> [Exercice 1]: Traduisez en anglais la phrase suivante du discours devant la Banque asiatique de développement : « Le fait majeur de ces dernières années est incontestablement la croissance formidable qu'a connue l'Asie et son insertion croissante dans le commerce mondial. »
> [Exercice 2]: D'après le discours devant la Banque asiatique de développement, à quoi les membres de la Banque donneront-ils leur accord lors de cette réunion ?
> [Exercice 3]: Prolongez le discours devant la Banque asiatique de développement à partir de sa dernière phrase.

____ Texte de l'exercice

Texte intégral
Monsieur le Président de la Banque Asiatique de Développement,
Monsieur le Président du Conseil des Gouverneurs,
Mesdames et Messieurs les Gouverneurs,
Mesdames, Messieurs,
C'est pour la France un grand honneur et pour moi une grande joie que d'accueillir ici à Nice l'assemblée annuelle de la Banque Asiatique de Développement. La réunion qui débute aujourd'hui revêt une importance toute particulière : pour la Banque Asiatique de Développement d'abord puisqu'elle verra l'accord de ses membres au doublement de son capital, mais aussi pour la France. C'est en effet la première fois qu'elle accueille une telle assemblée. Permettez-moi d'y voir le signe d'une amitié ancienne entre la France et l'Asie, ainsi que la volonté de mon pays de renforcer ses liens avec cette région du monde.
Le fait majeur de ces dernières années est incontestablement la croissance formidable qu'a connue l'Asie et son insertion croissante dans le commerce mondial.

________
____ Données extraites

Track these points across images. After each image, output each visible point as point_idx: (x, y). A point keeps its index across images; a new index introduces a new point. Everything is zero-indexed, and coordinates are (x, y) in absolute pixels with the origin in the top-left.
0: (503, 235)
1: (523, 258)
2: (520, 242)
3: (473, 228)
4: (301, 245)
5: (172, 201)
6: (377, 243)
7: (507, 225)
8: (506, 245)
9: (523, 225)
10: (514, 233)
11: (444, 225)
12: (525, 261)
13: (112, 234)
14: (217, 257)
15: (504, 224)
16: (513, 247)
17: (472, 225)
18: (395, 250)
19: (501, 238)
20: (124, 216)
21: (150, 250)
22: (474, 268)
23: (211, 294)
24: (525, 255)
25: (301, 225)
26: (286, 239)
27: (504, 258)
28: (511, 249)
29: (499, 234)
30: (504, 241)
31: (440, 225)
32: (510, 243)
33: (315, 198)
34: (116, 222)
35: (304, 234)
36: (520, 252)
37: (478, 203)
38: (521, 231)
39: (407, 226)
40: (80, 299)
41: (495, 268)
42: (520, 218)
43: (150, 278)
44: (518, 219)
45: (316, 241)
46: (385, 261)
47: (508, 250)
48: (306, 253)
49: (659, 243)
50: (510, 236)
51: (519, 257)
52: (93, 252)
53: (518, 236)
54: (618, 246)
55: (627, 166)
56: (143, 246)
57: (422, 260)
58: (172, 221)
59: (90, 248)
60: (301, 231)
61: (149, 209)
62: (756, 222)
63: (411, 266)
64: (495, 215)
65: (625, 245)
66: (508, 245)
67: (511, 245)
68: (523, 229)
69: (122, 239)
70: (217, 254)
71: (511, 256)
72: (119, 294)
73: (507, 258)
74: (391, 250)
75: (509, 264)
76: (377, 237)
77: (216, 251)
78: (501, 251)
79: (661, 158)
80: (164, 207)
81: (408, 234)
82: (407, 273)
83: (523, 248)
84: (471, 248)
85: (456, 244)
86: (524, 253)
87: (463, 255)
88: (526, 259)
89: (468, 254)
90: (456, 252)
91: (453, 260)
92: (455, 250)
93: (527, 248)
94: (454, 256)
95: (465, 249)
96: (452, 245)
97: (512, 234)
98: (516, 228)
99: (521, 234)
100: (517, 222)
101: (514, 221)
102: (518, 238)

________
____ Données extraites

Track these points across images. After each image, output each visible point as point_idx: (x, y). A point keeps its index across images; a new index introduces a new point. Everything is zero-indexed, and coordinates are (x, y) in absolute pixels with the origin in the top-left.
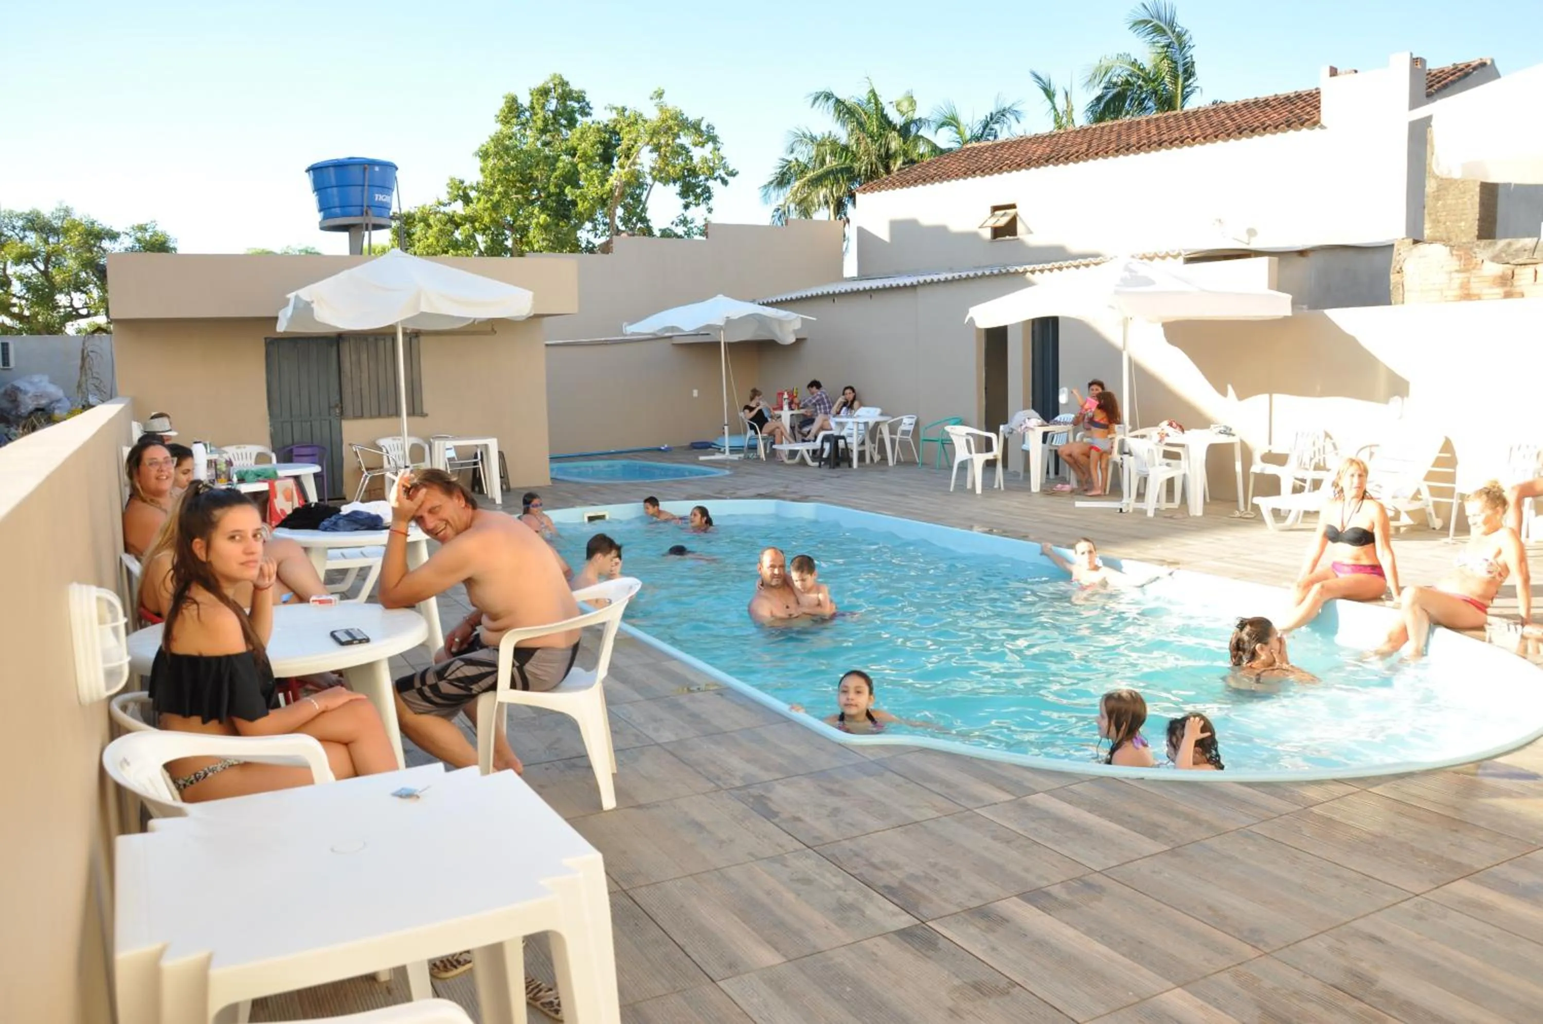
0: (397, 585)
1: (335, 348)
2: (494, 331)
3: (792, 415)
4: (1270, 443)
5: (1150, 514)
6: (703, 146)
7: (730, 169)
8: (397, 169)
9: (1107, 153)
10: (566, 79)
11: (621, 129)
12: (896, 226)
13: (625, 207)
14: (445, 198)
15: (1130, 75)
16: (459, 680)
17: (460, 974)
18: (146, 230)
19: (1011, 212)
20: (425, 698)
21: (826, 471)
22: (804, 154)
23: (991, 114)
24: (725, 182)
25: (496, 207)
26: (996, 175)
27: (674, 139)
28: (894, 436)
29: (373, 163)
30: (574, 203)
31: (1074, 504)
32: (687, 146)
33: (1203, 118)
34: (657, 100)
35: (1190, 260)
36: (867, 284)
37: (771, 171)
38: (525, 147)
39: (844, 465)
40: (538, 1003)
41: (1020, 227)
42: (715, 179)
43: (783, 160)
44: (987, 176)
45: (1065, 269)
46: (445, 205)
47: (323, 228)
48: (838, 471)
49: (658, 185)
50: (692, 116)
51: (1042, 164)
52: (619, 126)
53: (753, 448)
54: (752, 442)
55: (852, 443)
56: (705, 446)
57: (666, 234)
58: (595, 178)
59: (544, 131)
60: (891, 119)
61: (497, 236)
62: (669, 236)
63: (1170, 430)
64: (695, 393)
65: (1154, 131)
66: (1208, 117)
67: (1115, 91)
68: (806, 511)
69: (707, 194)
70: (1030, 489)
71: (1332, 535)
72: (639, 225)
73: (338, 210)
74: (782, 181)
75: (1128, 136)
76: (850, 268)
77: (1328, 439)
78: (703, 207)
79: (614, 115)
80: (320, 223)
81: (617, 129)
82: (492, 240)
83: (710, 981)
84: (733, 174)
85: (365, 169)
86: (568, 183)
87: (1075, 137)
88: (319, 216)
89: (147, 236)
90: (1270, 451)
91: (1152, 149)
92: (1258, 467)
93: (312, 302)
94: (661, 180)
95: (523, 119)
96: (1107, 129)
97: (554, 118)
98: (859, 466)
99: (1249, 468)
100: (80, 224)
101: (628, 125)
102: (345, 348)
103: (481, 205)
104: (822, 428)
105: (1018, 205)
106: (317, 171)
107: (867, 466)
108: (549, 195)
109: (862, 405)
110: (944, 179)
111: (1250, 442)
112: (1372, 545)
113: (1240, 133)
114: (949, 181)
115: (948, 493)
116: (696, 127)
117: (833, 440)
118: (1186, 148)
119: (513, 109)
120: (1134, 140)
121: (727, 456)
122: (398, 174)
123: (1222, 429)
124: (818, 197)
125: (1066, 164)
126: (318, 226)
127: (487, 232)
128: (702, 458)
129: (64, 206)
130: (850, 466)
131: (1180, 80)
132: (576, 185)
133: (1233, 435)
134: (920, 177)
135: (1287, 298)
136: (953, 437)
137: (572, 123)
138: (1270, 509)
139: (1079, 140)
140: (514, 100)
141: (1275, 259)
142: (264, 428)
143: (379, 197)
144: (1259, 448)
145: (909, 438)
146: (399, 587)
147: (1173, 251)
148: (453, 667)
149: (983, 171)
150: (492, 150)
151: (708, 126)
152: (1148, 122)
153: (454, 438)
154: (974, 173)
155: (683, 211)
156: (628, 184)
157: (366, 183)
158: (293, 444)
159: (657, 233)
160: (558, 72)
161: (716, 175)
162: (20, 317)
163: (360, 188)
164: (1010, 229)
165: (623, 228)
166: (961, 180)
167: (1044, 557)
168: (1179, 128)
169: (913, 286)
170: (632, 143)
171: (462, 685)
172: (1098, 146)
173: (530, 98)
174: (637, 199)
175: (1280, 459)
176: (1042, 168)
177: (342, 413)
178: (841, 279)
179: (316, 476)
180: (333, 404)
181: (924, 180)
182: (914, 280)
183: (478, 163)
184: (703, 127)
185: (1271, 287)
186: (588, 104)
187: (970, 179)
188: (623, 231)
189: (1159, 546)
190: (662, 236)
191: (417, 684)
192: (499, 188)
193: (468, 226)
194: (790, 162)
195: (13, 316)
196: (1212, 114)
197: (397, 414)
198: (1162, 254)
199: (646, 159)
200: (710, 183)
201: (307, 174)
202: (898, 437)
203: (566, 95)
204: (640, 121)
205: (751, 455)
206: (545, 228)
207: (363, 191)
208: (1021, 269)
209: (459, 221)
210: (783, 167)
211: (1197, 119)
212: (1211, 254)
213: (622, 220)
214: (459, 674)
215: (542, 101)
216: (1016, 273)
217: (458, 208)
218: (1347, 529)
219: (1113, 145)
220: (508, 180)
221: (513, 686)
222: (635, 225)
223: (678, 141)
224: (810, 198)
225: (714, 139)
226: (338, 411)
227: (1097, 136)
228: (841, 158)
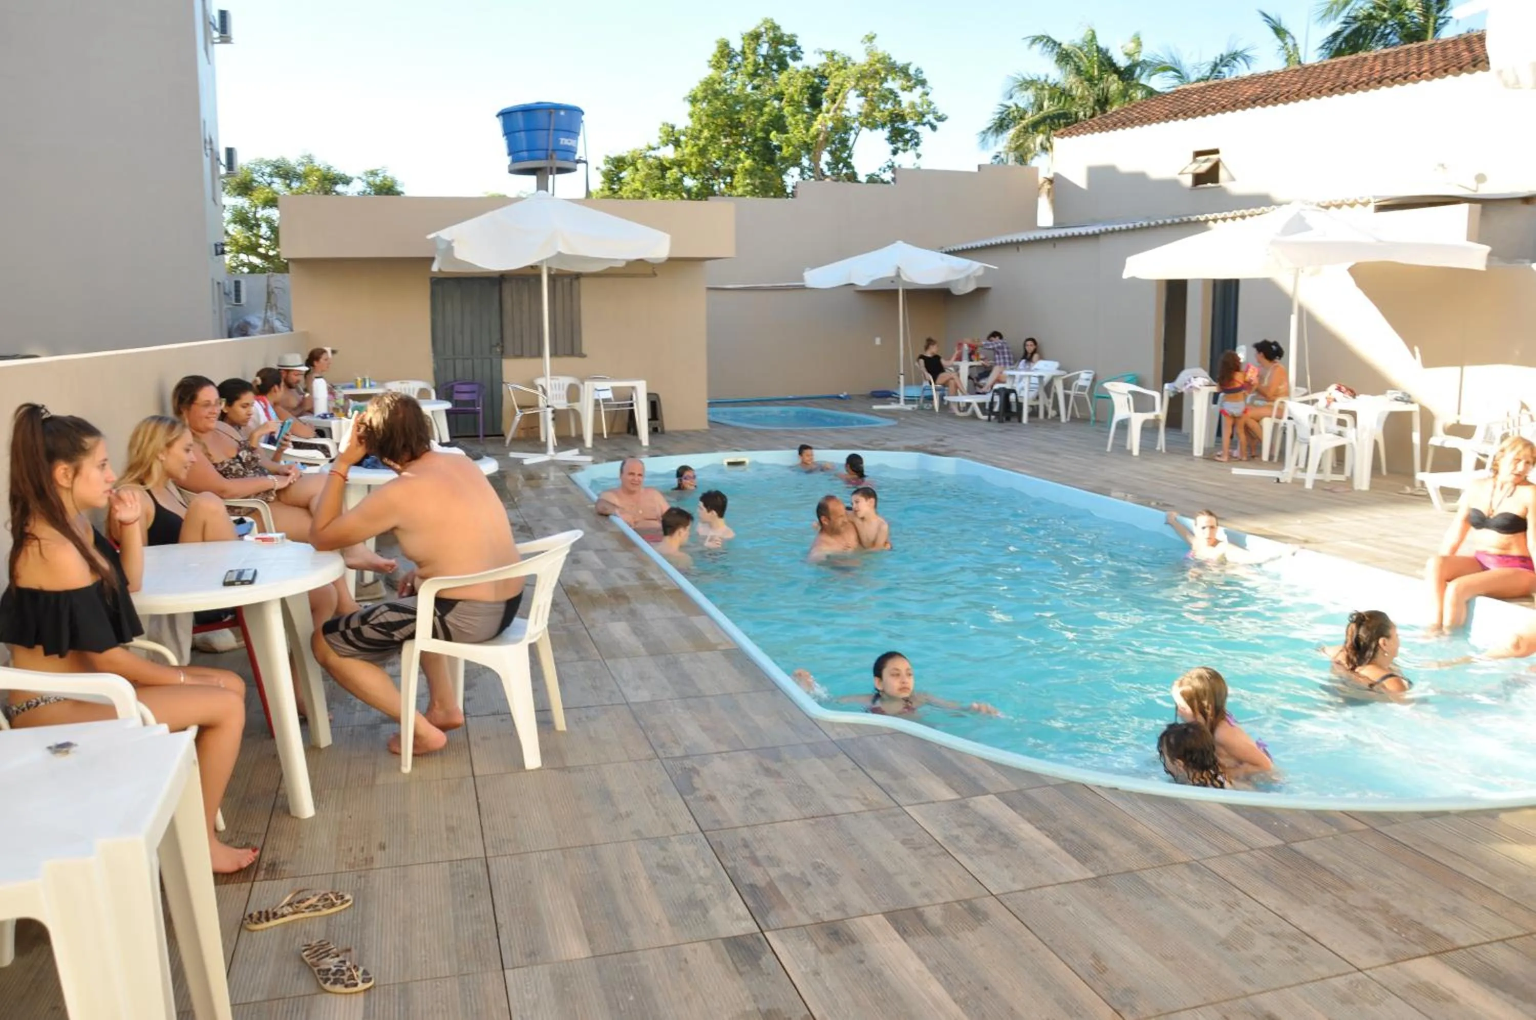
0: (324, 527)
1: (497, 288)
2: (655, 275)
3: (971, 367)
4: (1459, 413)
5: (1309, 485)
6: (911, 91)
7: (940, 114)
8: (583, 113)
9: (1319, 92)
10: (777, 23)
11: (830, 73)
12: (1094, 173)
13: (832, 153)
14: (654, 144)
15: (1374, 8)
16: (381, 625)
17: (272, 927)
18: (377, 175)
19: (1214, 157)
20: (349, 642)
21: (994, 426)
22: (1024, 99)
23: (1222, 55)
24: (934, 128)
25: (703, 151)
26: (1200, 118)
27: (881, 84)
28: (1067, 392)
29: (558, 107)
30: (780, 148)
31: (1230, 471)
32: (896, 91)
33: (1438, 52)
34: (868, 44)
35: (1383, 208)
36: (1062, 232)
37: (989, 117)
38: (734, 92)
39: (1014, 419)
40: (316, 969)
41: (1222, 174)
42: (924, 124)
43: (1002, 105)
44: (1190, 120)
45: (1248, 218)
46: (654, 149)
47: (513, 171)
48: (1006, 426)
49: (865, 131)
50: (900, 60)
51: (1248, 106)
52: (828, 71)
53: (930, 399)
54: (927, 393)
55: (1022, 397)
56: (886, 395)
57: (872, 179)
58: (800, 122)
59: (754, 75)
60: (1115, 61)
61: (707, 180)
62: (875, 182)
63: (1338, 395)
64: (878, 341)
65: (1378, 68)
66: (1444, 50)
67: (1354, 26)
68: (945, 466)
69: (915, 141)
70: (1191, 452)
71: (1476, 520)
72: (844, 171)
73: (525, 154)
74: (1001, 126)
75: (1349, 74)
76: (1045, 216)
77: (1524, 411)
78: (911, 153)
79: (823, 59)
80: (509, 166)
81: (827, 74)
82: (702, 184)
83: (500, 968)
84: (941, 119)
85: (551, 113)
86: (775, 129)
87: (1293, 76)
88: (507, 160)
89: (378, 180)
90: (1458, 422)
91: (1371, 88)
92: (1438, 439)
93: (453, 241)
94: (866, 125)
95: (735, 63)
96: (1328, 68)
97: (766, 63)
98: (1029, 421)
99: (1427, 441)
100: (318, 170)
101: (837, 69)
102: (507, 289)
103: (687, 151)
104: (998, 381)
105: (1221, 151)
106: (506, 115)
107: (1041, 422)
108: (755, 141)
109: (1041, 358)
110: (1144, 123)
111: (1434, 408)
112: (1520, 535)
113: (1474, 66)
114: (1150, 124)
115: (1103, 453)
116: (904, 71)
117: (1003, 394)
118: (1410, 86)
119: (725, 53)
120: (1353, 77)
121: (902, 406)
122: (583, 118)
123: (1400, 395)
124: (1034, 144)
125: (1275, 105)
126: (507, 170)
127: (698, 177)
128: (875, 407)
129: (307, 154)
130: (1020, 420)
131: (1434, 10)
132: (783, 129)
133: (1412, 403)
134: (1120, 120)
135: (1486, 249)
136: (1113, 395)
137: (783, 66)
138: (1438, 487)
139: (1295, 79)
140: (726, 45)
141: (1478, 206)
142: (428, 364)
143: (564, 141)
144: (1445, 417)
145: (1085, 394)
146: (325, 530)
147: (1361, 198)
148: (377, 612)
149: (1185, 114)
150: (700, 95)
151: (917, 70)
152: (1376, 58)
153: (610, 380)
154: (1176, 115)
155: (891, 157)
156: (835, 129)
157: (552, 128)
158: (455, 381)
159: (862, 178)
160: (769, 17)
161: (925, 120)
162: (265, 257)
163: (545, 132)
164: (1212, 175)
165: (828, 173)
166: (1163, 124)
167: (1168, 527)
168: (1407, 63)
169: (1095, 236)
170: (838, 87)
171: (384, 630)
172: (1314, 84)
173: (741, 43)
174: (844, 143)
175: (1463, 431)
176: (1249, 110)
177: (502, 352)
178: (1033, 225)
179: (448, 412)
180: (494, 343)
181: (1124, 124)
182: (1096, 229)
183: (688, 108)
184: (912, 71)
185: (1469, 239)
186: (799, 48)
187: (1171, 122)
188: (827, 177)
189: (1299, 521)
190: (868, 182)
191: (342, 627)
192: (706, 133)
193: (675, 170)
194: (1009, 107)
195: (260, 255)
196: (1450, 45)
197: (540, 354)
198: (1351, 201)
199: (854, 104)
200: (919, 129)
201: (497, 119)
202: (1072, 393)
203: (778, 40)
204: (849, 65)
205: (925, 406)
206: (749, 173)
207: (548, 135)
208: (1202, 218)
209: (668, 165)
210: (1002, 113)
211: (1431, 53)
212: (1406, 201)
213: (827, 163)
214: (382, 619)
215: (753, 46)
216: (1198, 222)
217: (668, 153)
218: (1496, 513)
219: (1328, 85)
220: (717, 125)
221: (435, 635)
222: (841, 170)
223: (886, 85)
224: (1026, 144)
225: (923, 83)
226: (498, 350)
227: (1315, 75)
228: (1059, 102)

________

> [Résultat attendu 1]: The major development of recent years is unquestionably the tremendous growth Asia has experienced and its increasing integration into world trade.

> [Résultat attendu 2]: Ils donneront leur accord au doublement du capital de la Banque.

> [Résultat attendu 3]:
Les prochaines décennies devraient confirmer cette tendance. Selon les prévisions communément retenues, en 2030, l'Asie réalisera 40 à 45 % de l'activité économique mondiale.
L'espace économique chinois, pour ne parler que de lui, aura à cette date le même produit intérieur brut que les Etats-Unis d'Amérique et réalisera le cinquième du commerce mondial.
Ce phénomène historique de première importance est un facteur d'optimisme : à l'évidence, il existe des voies permettant à des pays qui, il y a quelques années, étaient loin des performances des pays industrialisés, de rejoindre le niveau de développement et de richesse de ceux-ci.
Ces voies sont diverses. Elles tirent souvent leur force d'un enracinement dans les valeurs culturelles et religieuses qui sont celles de vos pays. Elles peuvent coexister avec des choix politiques et sociaux très différents.
La leçon de l'expérience des pays d'Asie est claire : le développement est indissociable d'une conscience nationale forte, d'une volonté déterminée d'élever le niveau d'éducation des populations, du développement d'infrastructures performantes, enfin du respect de l'initiative individuelle.
Je suis certain que les pays d'Asie, dans leur diversité, peuvent inspirer les voies du développement à d'autres pays du monde.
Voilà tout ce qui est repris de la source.